Unable to clear cache using a pyspark session

maartenvr
New Contributor III

Hi all,

I am using a persist call on a spark dataframe inside an application to speed-up computations. The dataframe is used throughout my application and at the end of the application I am trying to clear the cache of the whole spark session by calling clear cache on the spark session. However, I am unable to clear the cache.

So something along these lines happens:

# Python Code
from pyspark.sql import SparkSession
spark = SparkSession.builder.config().getOrCreate()
 
# Just an Example 
df = spark.read.csv("example.csv")
df.cache()
 
# Clearing Cache
spark.catalog.clearCache()

The clearCache command doesn't do anything and the cache is still visible in the spark UI. (databricks -> SparkUI -> Storage.)

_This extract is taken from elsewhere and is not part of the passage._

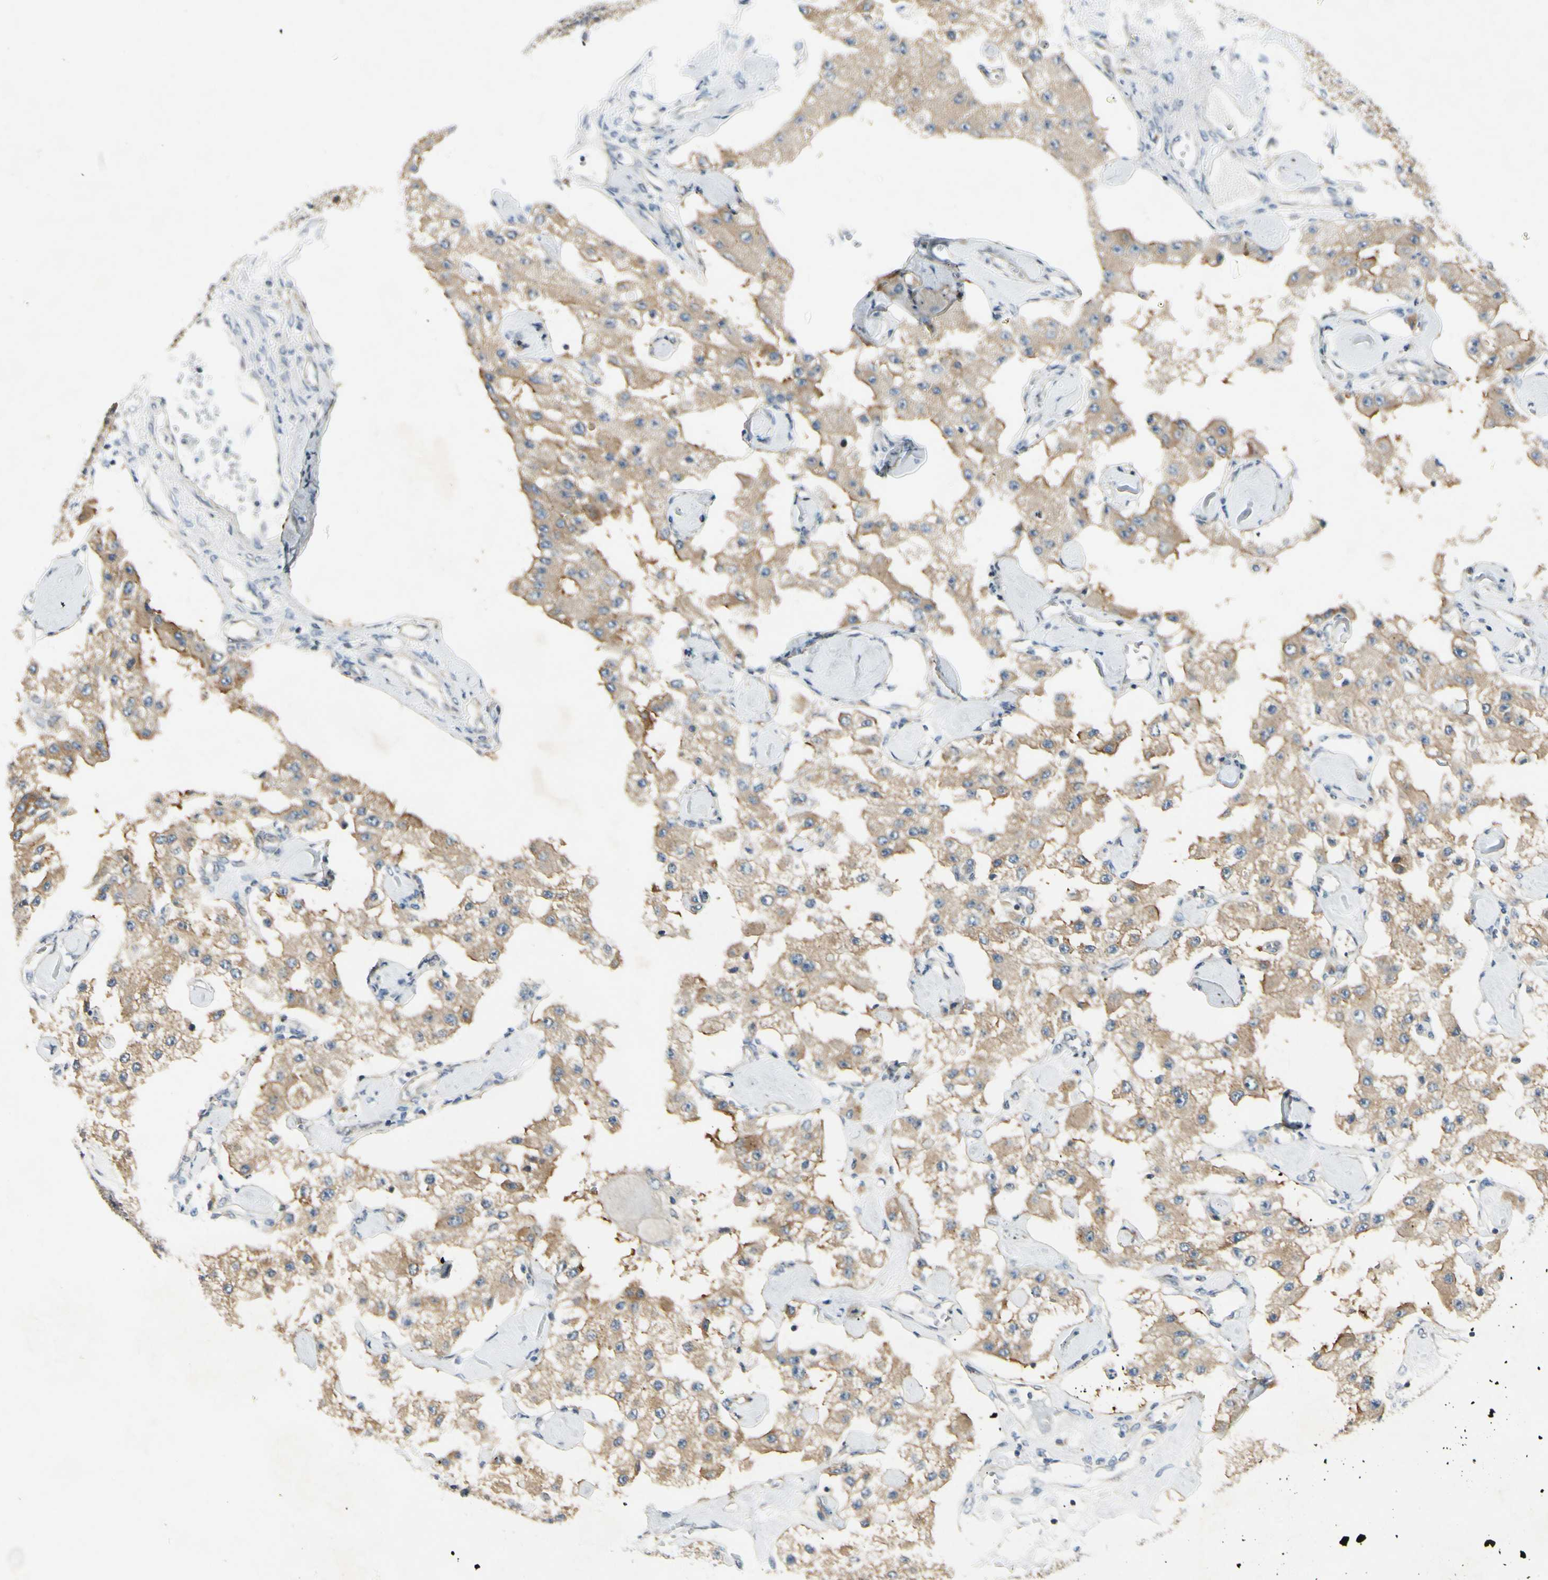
{"staining": {"intensity": "moderate", "quantity": ">75%", "location": "cytoplasmic/membranous"}, "tissue": "carcinoid", "cell_type": "Tumor cells", "image_type": "cancer", "snomed": [{"axis": "morphology", "description": "Carcinoid, malignant, NOS"}, {"axis": "topography", "description": "Pancreas"}], "caption": "Moderate cytoplasmic/membranous expression is identified in about >75% of tumor cells in carcinoid.", "gene": "MANSC1", "patient": {"sex": "male", "age": 41}}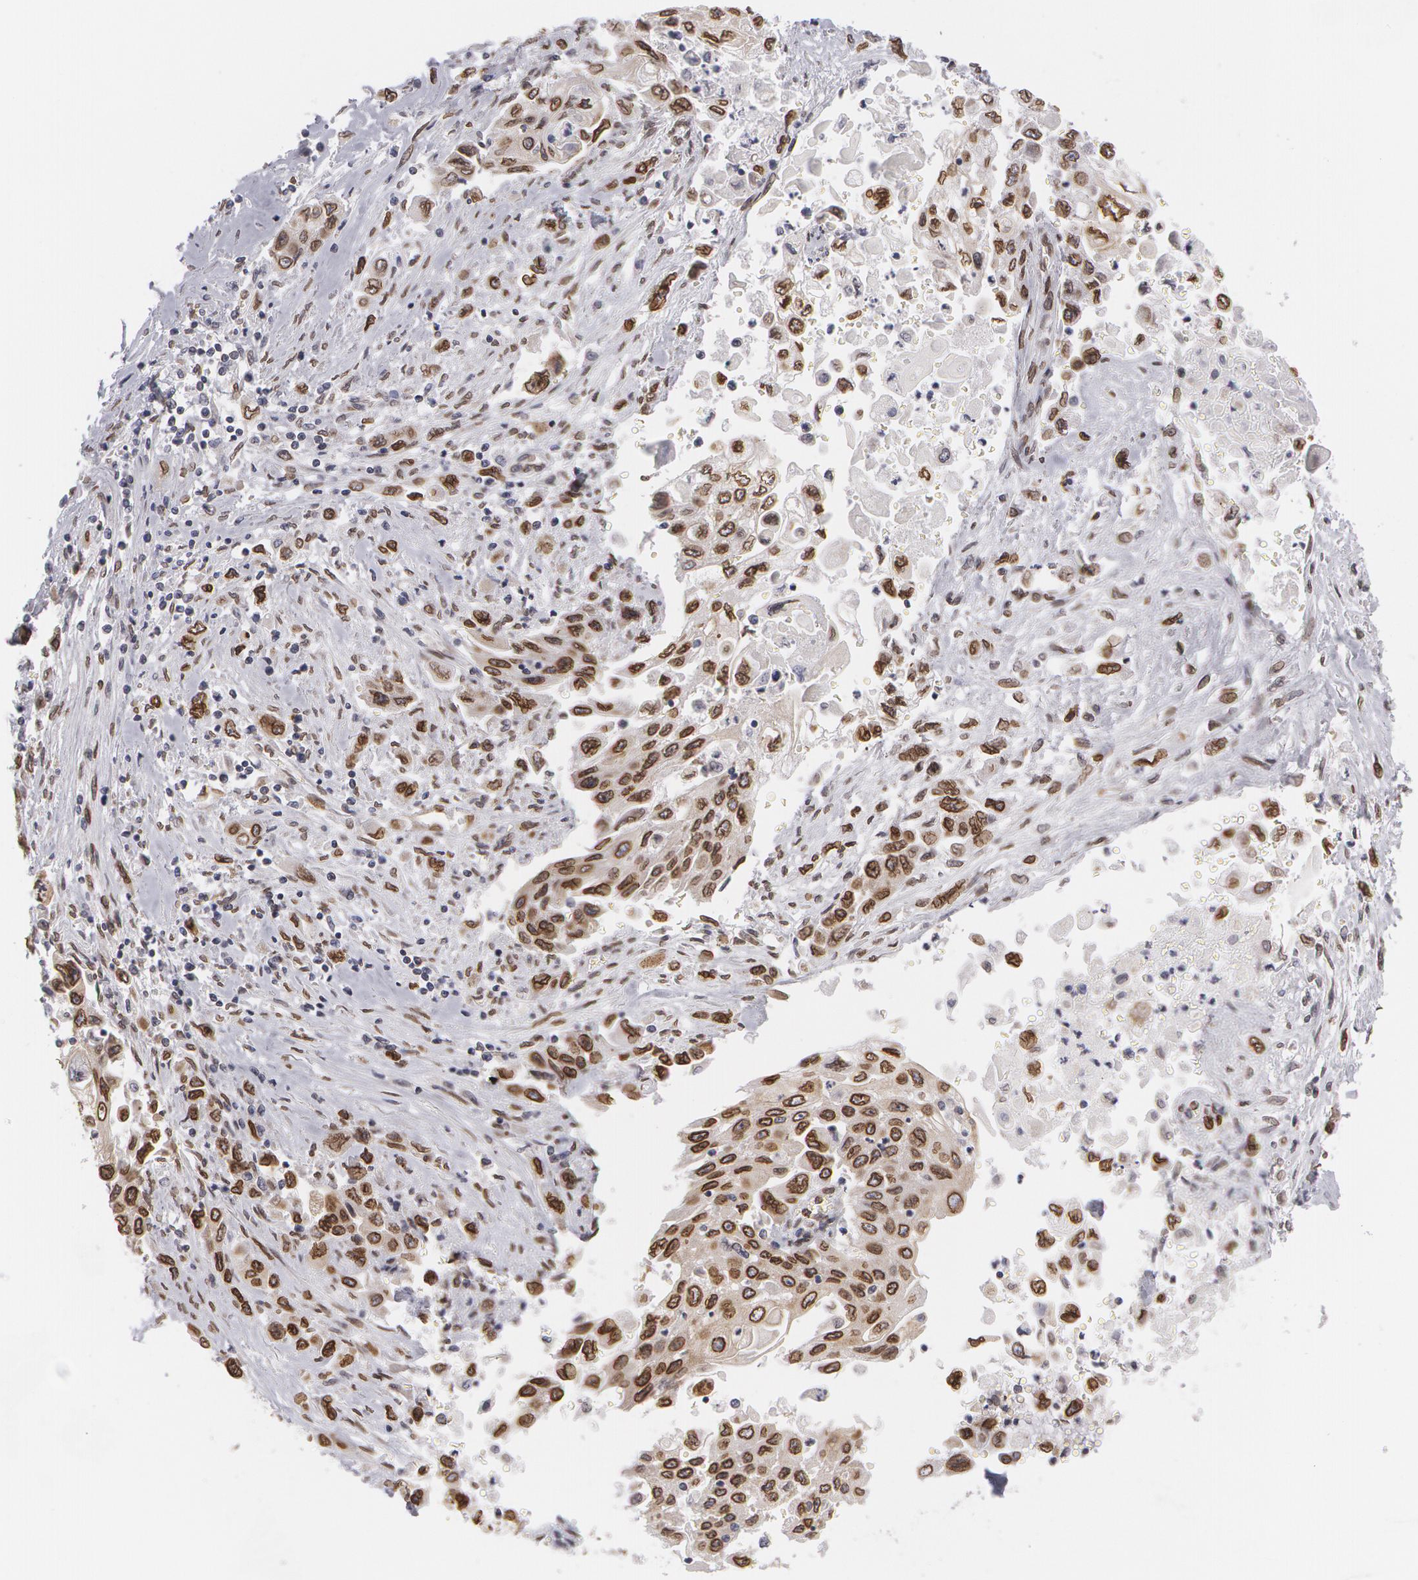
{"staining": {"intensity": "strong", "quantity": ">75%", "location": "cytoplasmic/membranous,nuclear"}, "tissue": "pancreatic cancer", "cell_type": "Tumor cells", "image_type": "cancer", "snomed": [{"axis": "morphology", "description": "Adenocarcinoma, NOS"}, {"axis": "topography", "description": "Pancreas"}], "caption": "Tumor cells display high levels of strong cytoplasmic/membranous and nuclear positivity in approximately >75% of cells in pancreatic cancer (adenocarcinoma).", "gene": "EMD", "patient": {"sex": "male", "age": 70}}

The following command also doesn't show any persistent RDD's, while in reality the storage in the UI shows multiple cached RDD's.

# Python Code
from pyspark.sql import SQLContext
spark_context = spark._sc
sql_context = SQLContext(spark_context)
spark._jsc.getPersistentRDDs()
 
# Results in:
{}

What is the correct way to clear the cache of the spark session / spark cluster?

Specs: I am on Databrick runtime 10.4 LST and coherently I am using the databricks-connect==10.4.18.